US 12,423,580 B1
Crossbar based transpose data transfers
Patricio Kaplan, Palo Alto, CA (US); and Ron Diamant, San Jose, CA (US)
Assigned to Amazon Technologies, Inc., Seattle, WA (US)
Filed by Amazon Technologies, Inc., Seattle, WA (US)
Filed on Mar. 31, 2023, as Appl. No. 18/194,043.
Int. Cl. G06F 13/28 (2006.01); G06N 3/08 (2023.01)

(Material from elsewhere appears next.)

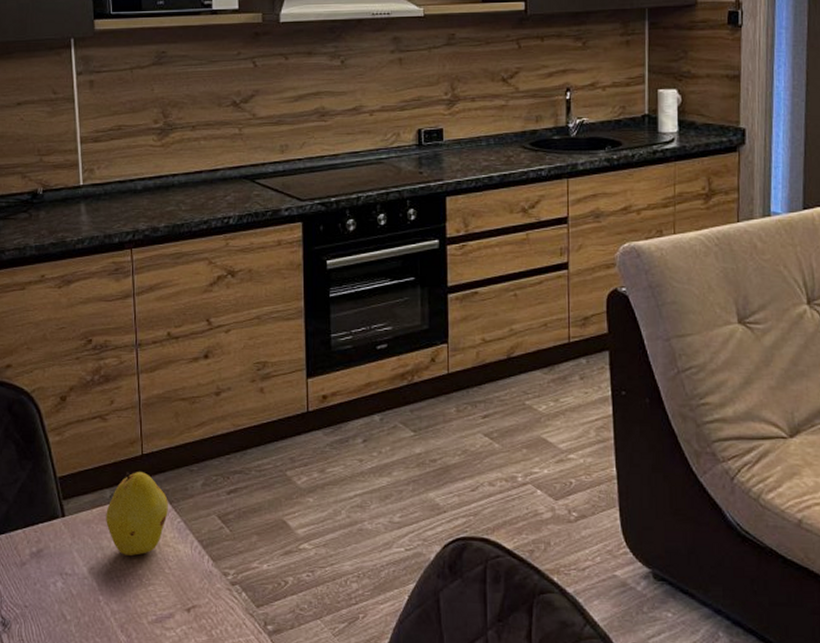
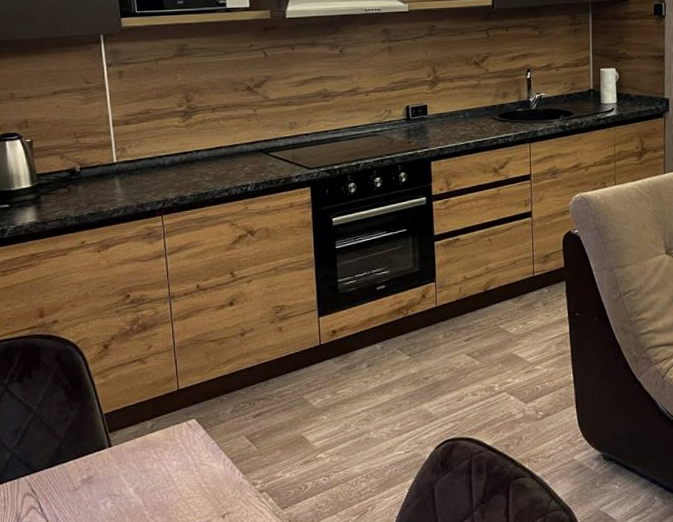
fruit: present [106,472,168,556] -> none [148,404,203,475]

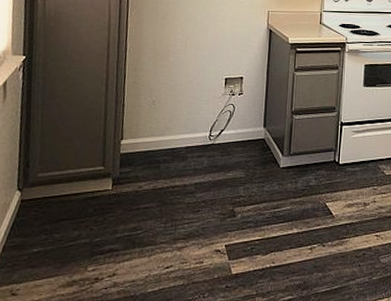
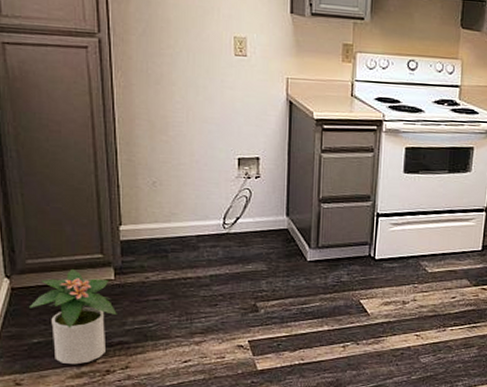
potted plant: none [33,180,111,273] -> present [28,268,117,365]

CPC G06N 3/08 (2013.01) [G06F 13/28 (2013.01)] 20 Claims
OG exemplary drawing
 
1. A neural network processor comprising:
one or more direct memory access (DMA) engines;
a state buffer memory having a plurality of row partitions organized into row groups; and
a crossbar circuit having a transpose memory coupled to a plurality of output ports, each output port operable to write to a corresponding row group of the state buffer memory,
wherein the one or more DMA engines are operable to issue a set of write transactions to write a data array to the state buffer memory,
wherein the crossbar circuit is operable to:
determine that the set of write transactions is for a transpose write;
store write data for each write transaction diagonally in the transpose memory;
rotate each row of data in the transpose memory; and
provide rotated data from each row of the transpose memory to a corresponding output port to write to the state buffer memory, and
wherein each of the write transactions in the set of write transactions includes an opcode to provide flow control information to manage transpose credits used for accessing the transpose memory.